Le Journal de Wall Street a énuméré la dépendance mondiale à l’égard d’autres ressources majeures du Golfe.

  • 46 % d’urée, « l’engrais azoté le plus utilisé au monde »
  • Près de la moitié du soufre mondial – son « manque de disponibilité entraîne des ralentissements industriels dans des pôles comme l’Indonésie et la ceinture de cuivre de l’Afrique ».
  • Un tiers du méthanol mondial, créant déjà une pénurie de plastiques.
  • Le coke de pétrole, un sous-produit des raffineries, utilisé pour les batteries des véhicules électriques, et bien plus encore.
  • Granulés d’hélium, d’aluminium, de glycol et d’acier.
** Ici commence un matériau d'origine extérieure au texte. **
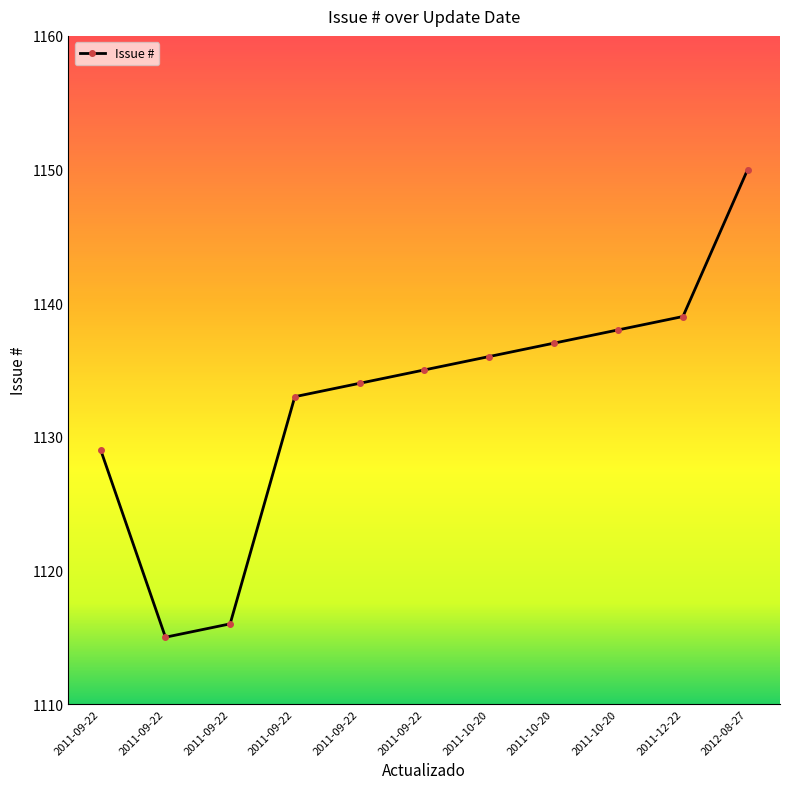

List the labels in order of value, largest first.

2012-08-27, 2011-12-22, 2011-10-20, 2011-10-20, 2011-10-20, 2011-09-22, 2011-09-22, 2011-09-22, 2011-09-22, 2011-09-22, 2011-09-22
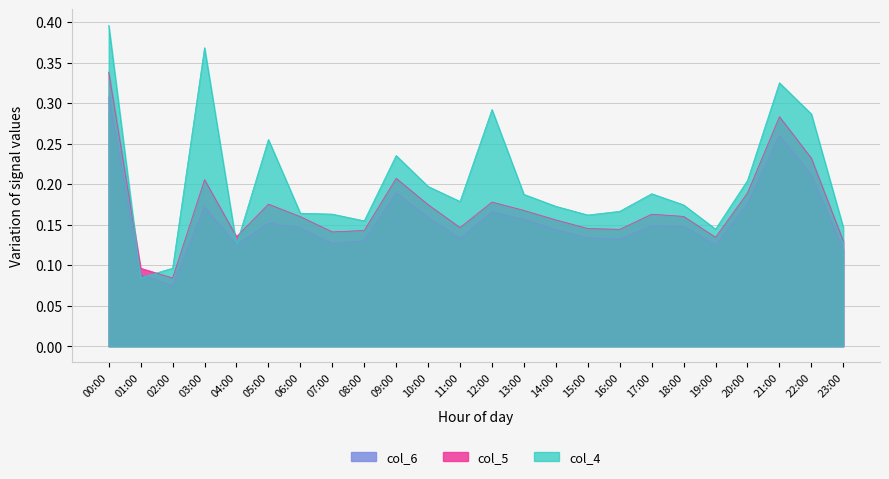

Rank the categories by col_4 value from lowest to highest.

01:00, 02:00, 04:00, 19:00, 23:00, 08:00, 15:00, 07:00, 06:00, 16:00, 14:00, 18:00, 11:00, 13:00, 17:00, 10:00, 20:00, 09:00, 05:00, 22:00, 12:00, 21:00, 03:00, 00:00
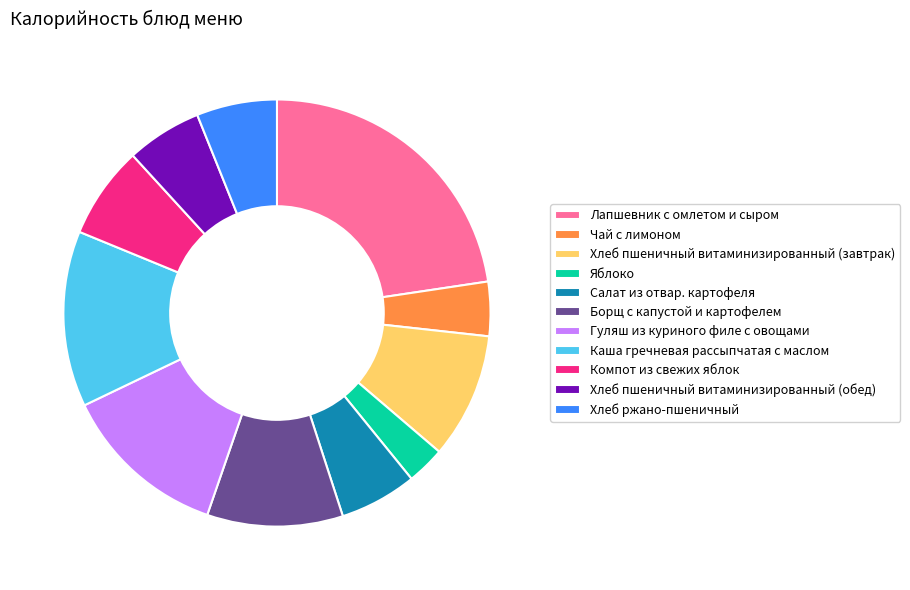

Between Чай с лимоном and Хлеб пшеничный витаминизированный (обед), which is larger?

Хлеб пшеничный витаминизированный (обед)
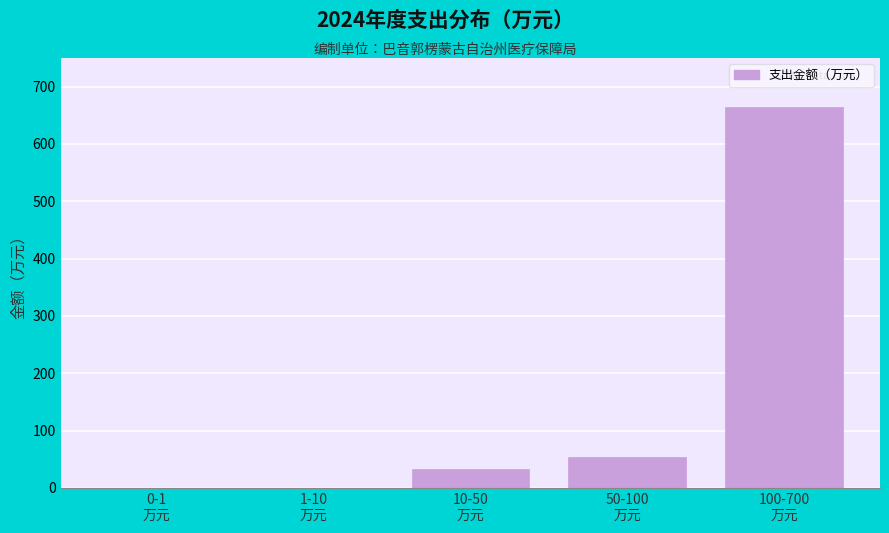

What is the greatest value displayed?

664.9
Lutte contre l’impérialisme et le capitalisme

Le développement des États du Golfe est l’un des nombreux symptômes du système capitaliste parasitaire. Un refuge apparemment sûr pour une petite élite luxueuse, basée principalement sur des travailleurs migrants surexploités et sur un énorme volume de capital spéculatif. Dirigé par des dictatures, lié militairement à Washington et faisant principalement des affaires avec Pékin. Bien entendu, aucune des principales puissances impérialistes ne se soucie de la condition de la population ou de l’environnement.

Les régimes de la région craignent leurs masses laborieuses, ayant vu le potentiel du « Printemps arabe » ainsi qu’en Iran. Les masses s’opposent également totalement à la guerre génocidaire de Netanyahu contre Gaza. C’est pour ces raisons que MBS a mis en garde contre toute implication dans la guerre américano-israélienne. Le dirigeant des Émirats arabes unis, quant à lui, espère que ses liens avec les États-Unis et Israël pourront le sauver.

La guerre contre l’Iran, ainsi que l’agression de l’impérialisme américain contre le Venezuela, le Panama et Cuba, ont également exposé Poutine et Xi Jinping. Ils ont été incapables de soutenir de manière significative leurs régimes alliés et, bien entendu, ils ne soutiennent aucune action indépendante des travailleurs et des opprimés. L’appartenance commune aux « BRICS » n’a pas empêché l’Iran et les Émirats arabes unis de se faire la guerre.

En général, les classes dirigeantes préfèrent le calme et la stabilité. Mais les guerres contre l’Iran et l’Ukraine sont des signes de confrontation et d’agression impérialistes qui constituent un élément clé des années 2020. Tous les coûts de la guerre et de la confrontation seront imputés aux masses.

La seule manière d’échapper aux guerres et aux crises passe par une action de masse de la classe ouvrière et des opprimés, au Moyen-Orient et dans le monde. À la volonté héroïque de lutter, il faut ajouter une organisation démocratique et un programme socialiste révolutionnaire.